The text of this section states these requirements for an award of attorney fees in addition to costs and disbursements: (1) the litigation must be an action or suit on a contract, (2) the contract must specifically provide for awarding one party attorney fees and costs "incurred to enforce the provisions of the contract," (3) the party petitioning for attorney fees must be "the prevailing party," defined to mean the one "in whose favor final judgment or decree is rendered."

There is no dispute in this case that the first two conditions are satisfied: The contract contains the provision for attorney fees quoted above, and Trading impleaded Western to enforce the contract. The dispute is whether Western became the "prevailing party" when it succeeded in having the judgment against it vacated on appeal and the case remanded for transfer to the district court. We hold that it did not, and that the award of attorney fees before final judgment was premature.

In responding to Trading's petition in this court,[1] Western cites Sackett v. Mitchell, 264 Or. 396, 505 P.2d 1136 (1973), to support an argument that attorney fees may be awarded under ORS 20.096 before it is known who ultimately is entitled to prevail under the contract. In Sackett, plaintiffs moved and obtained a dismissal of a suit without prejudice to filing a new complaint, so it is true that the parties' rights were not settled with finality; but defendants were "prevailing parties" and entitled to attorney fees because the dismissal was a final decree in that suit. 264 Or. at 398, 505 P.2d 1136.

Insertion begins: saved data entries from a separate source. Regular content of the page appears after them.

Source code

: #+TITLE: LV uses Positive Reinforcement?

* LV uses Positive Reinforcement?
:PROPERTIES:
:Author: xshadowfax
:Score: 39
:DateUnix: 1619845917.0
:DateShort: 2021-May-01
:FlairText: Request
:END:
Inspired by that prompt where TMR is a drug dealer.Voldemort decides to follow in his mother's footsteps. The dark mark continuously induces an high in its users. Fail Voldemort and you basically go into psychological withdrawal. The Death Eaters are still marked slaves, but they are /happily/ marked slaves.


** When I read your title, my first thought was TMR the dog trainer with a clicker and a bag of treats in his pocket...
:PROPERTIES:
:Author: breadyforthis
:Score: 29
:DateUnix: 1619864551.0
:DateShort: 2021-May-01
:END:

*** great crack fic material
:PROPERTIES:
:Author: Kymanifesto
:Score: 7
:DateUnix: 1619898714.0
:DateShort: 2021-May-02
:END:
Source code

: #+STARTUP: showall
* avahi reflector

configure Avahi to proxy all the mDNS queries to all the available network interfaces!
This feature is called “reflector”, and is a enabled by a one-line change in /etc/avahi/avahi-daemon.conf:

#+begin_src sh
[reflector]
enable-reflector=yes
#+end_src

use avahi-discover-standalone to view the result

Similarly, Dean Vincent, Inc. v. Krishell Lab., 271 Or. 356, 532 P.2d 237 (1975), held *119 that attorney fees under ORS 20.096 should be allowed to a defendant when plaintiff takes a voluntary nonsuit, again because the action before the court terminated in defendant's favor, whatever might happen to a new action:

The term `prevailing party' as used in the statute refers back to `any action * * * on a contract.' The present case is an action on a contract which terminated in defendant's favor. The statute does not require, as plaintiff contends, that one entitled to attorney's fees must prevail upon the ultimate determination of the cause of action.

271 Or. at 359, 532 P.2d 237. These cases differ from decisions allowing costs and disbursements to a "prevailing party on appeal" under ORS 20.310, see, e.g., Gowin v. Heider, 237 Or. 266, 324, 386 P.2d 1, on reh'g, 391 P.2d 630 (1964), to which Western also refers, because that section plainly makes the outcome of the appeal rather than the final judgment or decree the test for the "prevailing" party's entitlement to attorney fees.

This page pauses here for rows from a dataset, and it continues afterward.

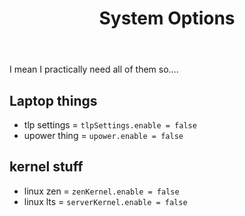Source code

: #+title: System Options
I mean I practically need all of them so....

** Laptop things
- tlp settings = ~tlpSettings.enable = false~
- upower thing = ~upower.enable = false~

** kernel stuff
- linux zen = ~zenKernel.enable = false~
- linux lts = ~serverKernel.enable = false~

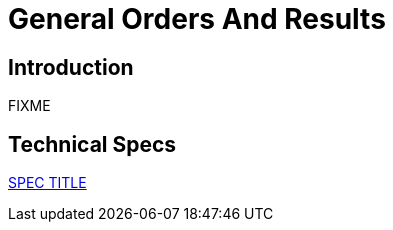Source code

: = General Orders And Results

== Introduction

FIXME

== Technical Specs

xref:technical_specs/SPEC_CODE.adoc[SPEC TITLE]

As this case has been remanded for a trial in the district court, no "final judgment or decree" has yet been rendered, so that there is no basis for attorney fees under ORS 20.096.[2]

Reversed.

NOTES

[*] Howell, J., retired November 30, 1980.

[1] Western first opposes consideration of Trading's petition in this court because the petition was filed later than the thirty day period allowed by Rule 10.05, contending that this rule should be regarded as "jurisdictional" by analogy to the 30 days allowed by ORS 19.026 for a notice of appeal. That period is expressly made "jurisdictional" by statute and "may not be waived or extended." ORS 19.033. Although we certainly expect compliance with Rule 10.05 (which is much more readily assured if counsel do not regard the last of the allowable 30 days as the scheduled date for filing a petition), no law makes that period "jurisdictional," and we have occasionally allowed additional time on proper motion. See Rule 9.20 and Appendix J.

[2] The original plaintiff, The Flying Tiger Line, Inc., filed a "response" to Trading's petition for review of the allowance of attorney fees to Western, in which Flying Tiger expresses agreement with Trading's position on that issue (which does not affect Flying Tiger) but "also suggests that the court review on its own motion the finding by the Court of Appeals that the Circuit Court lacked jurisdiction." The two parties concerned with the dispute over attorney fees on appeal, for which this holding of the Court of Appeals was only the predicate, expressly did not challenge that holding here, and unlike our obligation to decide on our own motion that a lower court did not have jurisdiction, we decline the invitation to review on our own motion whether the trial court perhaps had jurisdiction.